To Zeeshan: Why You Matter to Me
I’m wholeheartedly advocating your campaign in Congressional District 33. My reasons may be unique.
It’s not because I dislike the other two candidates. Julie Johnson and Colin Allred have been solid for labor and for retirees. I’ve always liked them both and would have had a hard time choosing between them if you hadn’t come along.
It’s not because I think electing a new congressperson this November will significantly change the awful direction that our nation is going. I am not convinced that we will even have American elections in November.
My reasons for supporting you are strong. They include some specific parts of your program, but are more about the salutary effect you have on our fragmented progressive movement.
I admire what seems to be growing respect between you and another candidate in a different district, Reverend Doctor Frederick Haynes III. You and I are recently acquainted, but I have been listening to Haynes for decades and I have never witnessed a better spokesperson for unity between the civil rights movement and labor. Also, I have never heard him say anything that wasn’t absolutely true.

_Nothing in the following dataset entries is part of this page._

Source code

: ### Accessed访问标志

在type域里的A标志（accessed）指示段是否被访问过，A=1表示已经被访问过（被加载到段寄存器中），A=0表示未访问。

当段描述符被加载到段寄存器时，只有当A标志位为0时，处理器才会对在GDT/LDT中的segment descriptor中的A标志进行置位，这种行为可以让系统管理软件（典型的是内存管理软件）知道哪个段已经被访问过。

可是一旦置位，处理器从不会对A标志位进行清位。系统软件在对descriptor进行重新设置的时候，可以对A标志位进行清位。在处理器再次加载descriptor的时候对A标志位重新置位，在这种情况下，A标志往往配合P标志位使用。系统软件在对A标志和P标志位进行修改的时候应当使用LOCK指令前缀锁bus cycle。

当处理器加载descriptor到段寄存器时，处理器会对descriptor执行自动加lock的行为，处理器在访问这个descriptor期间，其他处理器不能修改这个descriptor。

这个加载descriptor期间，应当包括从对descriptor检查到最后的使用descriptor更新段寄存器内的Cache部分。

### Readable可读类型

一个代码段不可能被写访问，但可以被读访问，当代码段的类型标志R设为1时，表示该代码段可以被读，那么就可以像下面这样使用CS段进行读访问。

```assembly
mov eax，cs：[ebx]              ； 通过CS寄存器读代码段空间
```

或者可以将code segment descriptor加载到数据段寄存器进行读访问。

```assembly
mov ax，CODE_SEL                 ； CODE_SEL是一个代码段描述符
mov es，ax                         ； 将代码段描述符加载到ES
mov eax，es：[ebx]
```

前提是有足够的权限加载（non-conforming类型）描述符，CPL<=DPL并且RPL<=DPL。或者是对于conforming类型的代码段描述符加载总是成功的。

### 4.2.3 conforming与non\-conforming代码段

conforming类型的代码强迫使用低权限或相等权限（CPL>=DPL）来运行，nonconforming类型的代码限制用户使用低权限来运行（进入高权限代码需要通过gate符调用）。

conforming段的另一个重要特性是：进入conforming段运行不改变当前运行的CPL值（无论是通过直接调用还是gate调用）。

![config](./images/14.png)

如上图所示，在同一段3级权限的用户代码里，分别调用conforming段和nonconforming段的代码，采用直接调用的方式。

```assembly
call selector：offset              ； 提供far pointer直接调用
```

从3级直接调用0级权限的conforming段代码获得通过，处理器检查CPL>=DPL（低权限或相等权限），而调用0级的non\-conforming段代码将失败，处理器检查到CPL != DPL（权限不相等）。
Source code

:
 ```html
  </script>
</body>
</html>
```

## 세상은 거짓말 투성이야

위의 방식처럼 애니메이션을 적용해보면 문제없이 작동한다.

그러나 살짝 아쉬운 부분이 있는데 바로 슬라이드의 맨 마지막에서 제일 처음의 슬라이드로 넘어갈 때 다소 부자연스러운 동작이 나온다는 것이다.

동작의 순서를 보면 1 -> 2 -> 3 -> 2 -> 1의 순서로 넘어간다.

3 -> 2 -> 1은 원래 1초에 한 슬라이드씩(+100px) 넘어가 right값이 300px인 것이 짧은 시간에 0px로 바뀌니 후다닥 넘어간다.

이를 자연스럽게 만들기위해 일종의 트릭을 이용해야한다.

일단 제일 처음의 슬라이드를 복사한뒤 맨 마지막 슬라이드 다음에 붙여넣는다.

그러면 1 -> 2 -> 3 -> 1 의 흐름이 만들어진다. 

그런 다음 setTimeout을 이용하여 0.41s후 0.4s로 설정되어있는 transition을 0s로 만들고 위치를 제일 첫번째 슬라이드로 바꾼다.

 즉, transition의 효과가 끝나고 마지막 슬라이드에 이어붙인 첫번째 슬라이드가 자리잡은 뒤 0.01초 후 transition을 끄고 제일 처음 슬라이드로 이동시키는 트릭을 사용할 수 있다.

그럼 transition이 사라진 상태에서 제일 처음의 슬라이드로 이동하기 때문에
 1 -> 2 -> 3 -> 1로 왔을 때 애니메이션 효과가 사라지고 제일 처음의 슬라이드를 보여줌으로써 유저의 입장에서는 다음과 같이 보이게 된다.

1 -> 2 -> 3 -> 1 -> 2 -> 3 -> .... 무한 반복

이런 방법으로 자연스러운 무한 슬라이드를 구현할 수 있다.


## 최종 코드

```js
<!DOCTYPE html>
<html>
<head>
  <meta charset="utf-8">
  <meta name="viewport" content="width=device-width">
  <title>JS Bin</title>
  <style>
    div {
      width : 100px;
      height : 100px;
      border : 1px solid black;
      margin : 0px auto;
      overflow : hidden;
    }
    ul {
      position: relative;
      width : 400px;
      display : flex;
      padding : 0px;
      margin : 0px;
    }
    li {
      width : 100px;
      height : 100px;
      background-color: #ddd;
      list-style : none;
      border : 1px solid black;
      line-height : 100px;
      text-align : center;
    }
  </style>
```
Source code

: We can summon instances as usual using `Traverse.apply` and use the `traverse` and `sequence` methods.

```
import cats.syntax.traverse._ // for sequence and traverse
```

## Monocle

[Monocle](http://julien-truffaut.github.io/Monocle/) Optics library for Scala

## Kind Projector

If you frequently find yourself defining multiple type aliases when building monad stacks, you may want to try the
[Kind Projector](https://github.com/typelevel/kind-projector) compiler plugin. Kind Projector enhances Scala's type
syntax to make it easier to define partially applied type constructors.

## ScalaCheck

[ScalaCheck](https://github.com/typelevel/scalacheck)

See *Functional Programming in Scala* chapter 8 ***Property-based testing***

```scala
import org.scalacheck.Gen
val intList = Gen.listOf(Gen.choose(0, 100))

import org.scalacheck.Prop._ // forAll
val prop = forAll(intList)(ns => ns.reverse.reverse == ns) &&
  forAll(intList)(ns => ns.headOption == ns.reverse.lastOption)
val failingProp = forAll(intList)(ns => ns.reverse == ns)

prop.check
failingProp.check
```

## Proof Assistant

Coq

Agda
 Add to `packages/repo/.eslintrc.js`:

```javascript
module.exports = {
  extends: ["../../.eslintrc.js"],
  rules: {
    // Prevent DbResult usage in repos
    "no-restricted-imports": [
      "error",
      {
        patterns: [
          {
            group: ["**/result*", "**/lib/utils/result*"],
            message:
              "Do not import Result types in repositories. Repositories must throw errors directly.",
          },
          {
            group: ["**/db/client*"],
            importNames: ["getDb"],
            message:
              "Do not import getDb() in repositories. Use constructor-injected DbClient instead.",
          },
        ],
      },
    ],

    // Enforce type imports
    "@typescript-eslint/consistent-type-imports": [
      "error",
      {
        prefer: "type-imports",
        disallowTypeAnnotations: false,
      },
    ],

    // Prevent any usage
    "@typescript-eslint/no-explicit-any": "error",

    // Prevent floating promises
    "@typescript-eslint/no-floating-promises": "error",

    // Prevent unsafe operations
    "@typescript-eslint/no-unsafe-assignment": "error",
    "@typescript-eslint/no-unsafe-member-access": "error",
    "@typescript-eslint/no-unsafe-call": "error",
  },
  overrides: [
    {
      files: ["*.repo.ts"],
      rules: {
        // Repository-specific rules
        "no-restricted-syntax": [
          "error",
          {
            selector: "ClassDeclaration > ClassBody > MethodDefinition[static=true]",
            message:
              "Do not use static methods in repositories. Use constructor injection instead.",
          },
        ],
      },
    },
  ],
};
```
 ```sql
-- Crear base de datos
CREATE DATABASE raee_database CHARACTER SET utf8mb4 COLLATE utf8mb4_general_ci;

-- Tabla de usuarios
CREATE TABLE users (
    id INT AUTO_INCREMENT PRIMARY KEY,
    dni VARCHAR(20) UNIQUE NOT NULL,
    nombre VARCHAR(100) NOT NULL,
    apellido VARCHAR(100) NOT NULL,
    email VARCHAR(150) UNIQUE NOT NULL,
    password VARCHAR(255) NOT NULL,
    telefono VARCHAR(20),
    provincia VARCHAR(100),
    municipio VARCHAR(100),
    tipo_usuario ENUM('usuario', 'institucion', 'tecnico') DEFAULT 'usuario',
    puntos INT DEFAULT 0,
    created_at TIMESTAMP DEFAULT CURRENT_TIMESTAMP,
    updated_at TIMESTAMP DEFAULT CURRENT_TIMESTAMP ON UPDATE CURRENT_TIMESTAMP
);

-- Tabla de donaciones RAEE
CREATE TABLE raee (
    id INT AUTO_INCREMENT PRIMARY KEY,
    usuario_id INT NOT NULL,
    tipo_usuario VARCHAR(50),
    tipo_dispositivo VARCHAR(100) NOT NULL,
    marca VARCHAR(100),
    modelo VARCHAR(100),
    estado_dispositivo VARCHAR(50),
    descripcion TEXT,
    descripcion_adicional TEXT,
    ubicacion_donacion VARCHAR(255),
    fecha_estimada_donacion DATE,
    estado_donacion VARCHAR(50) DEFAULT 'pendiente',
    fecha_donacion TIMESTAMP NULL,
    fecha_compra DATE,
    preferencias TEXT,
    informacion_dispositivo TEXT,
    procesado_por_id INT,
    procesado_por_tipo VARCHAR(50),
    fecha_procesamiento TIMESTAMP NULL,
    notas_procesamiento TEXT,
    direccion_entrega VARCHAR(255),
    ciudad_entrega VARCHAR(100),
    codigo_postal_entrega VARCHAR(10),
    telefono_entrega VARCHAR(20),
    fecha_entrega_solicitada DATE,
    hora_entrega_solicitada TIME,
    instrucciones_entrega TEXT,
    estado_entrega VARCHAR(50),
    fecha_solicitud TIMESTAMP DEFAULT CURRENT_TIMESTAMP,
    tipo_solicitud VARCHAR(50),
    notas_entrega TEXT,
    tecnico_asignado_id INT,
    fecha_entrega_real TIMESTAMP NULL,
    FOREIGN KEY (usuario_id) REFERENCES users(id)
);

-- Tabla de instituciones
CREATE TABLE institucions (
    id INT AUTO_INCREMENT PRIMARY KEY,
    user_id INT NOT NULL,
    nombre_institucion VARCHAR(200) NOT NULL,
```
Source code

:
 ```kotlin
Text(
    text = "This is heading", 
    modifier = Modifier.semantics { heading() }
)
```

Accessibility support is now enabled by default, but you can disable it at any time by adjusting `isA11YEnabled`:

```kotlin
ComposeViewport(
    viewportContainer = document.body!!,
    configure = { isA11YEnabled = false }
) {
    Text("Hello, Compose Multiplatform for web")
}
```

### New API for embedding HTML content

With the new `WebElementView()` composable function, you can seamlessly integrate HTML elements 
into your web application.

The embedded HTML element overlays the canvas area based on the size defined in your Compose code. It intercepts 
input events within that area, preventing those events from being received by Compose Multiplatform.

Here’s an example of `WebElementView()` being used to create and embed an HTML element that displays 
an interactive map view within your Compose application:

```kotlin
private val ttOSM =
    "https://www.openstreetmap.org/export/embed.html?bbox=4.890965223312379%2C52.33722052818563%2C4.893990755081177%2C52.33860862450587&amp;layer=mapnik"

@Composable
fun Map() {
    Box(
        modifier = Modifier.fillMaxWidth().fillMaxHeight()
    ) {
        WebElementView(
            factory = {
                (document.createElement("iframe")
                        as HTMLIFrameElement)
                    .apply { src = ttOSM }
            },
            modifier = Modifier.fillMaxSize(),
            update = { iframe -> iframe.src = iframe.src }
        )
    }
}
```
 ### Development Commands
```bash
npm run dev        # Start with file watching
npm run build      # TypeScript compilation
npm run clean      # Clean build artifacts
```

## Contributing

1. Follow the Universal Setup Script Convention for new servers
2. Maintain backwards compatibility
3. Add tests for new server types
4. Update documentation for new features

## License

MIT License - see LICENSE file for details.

I was tremendously impressed by your call for shortening working hours without cutting paychecks. I have never heard a candidate with this program, and I don’t believe that even old-timers in the labor movement are likely to remember that “30 for 40 [hours] with no cut in pay” was once a basic demand in the Congress of Industrial Organizations.
Shortening the working hours without cutting pay is the only possible solution to the threat of automation. Artificial intelligence, today’s most prominent form of automation, is being promoted fanatically by big business and the Trump Administration. It has one and only one purpose: layoffs. Even though artificial intelligence is in its first stages, America is already in a jobs crisis, and it will get worse unless we shift to your solution.
The other proposals for fighting automation and artificial intelligence are tragedies. They consist of minor attempts at legislative regulation and, most forlorn hope of all, controlling automation with union contracts. 90% of American workers don’t even have a union contract!
Ordinary progressive spokespersons are insufficient in these times, because these are not normal times. We are facing an aspiring fascist dictatorship that can only be stopped by a strong, intelligent, and well-integrated people’s movement. Judges haven’t stopped it, and neither have legislatures, nor will they.
We need spokespersons like you who understand the threat, can clarify it for others, and can point us toward solutions. Most particularly, you have the potential to help overcome the boss-invented divisions that are holding us back. Racism and chauvinism are the best known of these sociological maladies, but jingoism must also be overcome. For far too long, some of our political representatives have voted well enough on domestic issues, but they almost inevitably failed us on international ones.
Your message of unity is the same that Dr. King expressed at Riverside Church in 1967. He tried to heal the rifts dividing labor, civil rights, and the peace movement. Dr King is gone but the rifts remain, until now when we finally have an opportunity for clarity and unity.
President Trump is spending almost $1 trillion dollars on the military, and he recently called for a 50% increase! The main beneficiaries of American militarism are oil companies. He isn’t making America great, he is making rich America obscenely richer.
America is running out of time. Spokespersons like you have to explain the danger and put forward the only possible solution – unity!
That’s why I’m on board for Zeeshan Hafeez.